Abstract

Precise power transformer fault diagnosis involves incorporating multi-source monitoring information. Uncertain information, missing data, usually occurs in transformer fault cases and diagnosis tasks. To address these challenges, the authors proposed an integrated method of comprehensive transformer fault diagnosis. Diagnostic transformer rules extracted from fault cases form a decision-making table, whereby the main transformer monitoring information and fault types serve as conditional and decision attributes, respectively. Different fault-warning symptoms of the conditional attributes and corresponding decision attributes constitute diagnostic rules. Each obtained symptom in a diagnostic task is evidence supporting different fault types.

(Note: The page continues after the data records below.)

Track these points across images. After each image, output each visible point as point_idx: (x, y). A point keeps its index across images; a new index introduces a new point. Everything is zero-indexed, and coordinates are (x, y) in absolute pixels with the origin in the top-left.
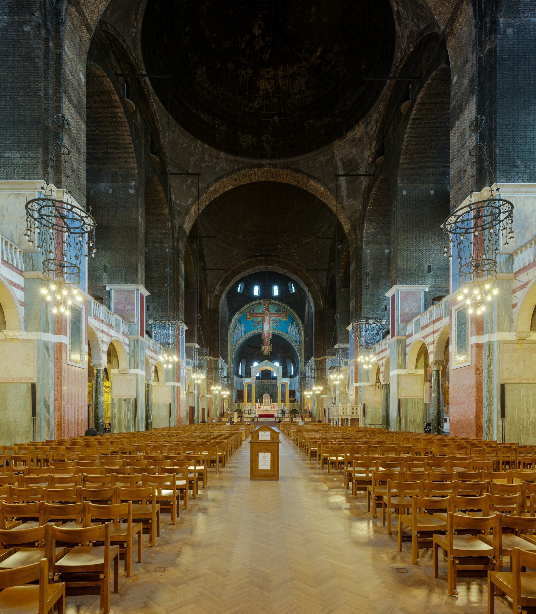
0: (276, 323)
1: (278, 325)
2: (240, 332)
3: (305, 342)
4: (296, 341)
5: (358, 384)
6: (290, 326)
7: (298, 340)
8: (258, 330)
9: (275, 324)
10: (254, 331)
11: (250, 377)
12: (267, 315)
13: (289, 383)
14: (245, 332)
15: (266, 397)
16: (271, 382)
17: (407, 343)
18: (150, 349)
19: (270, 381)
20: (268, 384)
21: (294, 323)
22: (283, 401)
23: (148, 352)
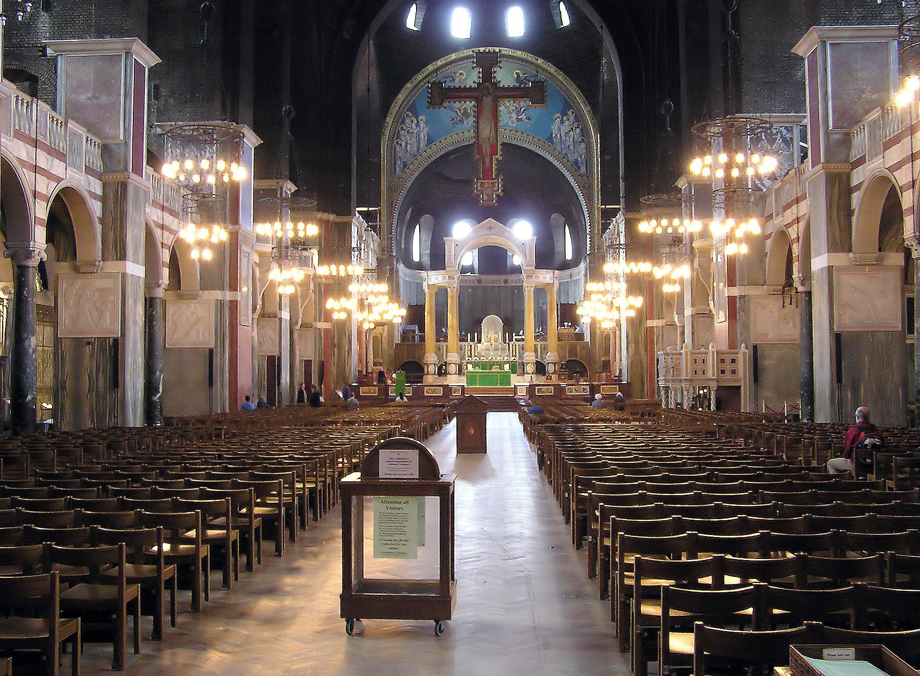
1: (523, 116)
4: (576, 162)
5: (735, 291)
9: (514, 115)
13: (556, 285)
14: (430, 141)
15: (492, 327)
16: (506, 282)
17: (855, 182)
18: (159, 204)
19: (503, 277)
21: (570, 113)
22: (541, 336)
23: (154, 215)
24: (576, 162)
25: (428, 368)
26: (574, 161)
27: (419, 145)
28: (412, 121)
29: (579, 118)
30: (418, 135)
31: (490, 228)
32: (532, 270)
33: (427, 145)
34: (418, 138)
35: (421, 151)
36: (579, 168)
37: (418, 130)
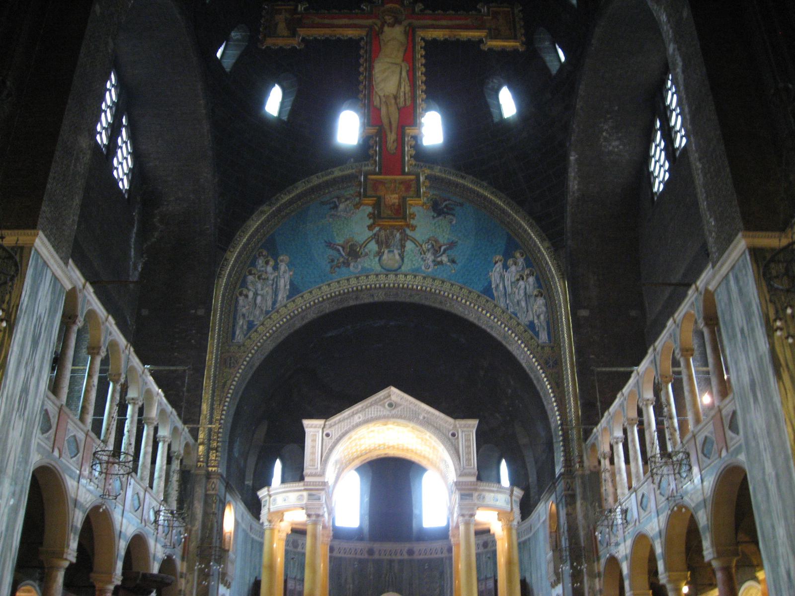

A modified basic probability assignment (BPA) calculation method is proposed to determine the fault type probability by the obtained symptom. To address contradictory evidence, the symptom significance is introduced to design an improved combination rule incorporating all calculated BPA values to accomplish fault diagnosis. The obtained diagnostic results indicate that more symptoms and a higher symptom significance enable reliable transformer fault diagnosis. The recognition rate of the authors’ method reaches 91.2% with 12–14 symptoms and 94.3% for a 0.9 symptom significance coefficient. It is demonstrated that compared with other combination rules, their method attains a suitable performance (contradiction coefficient K = 0.9 at an 81.3% recognition rate) in realising contradictory information fusion.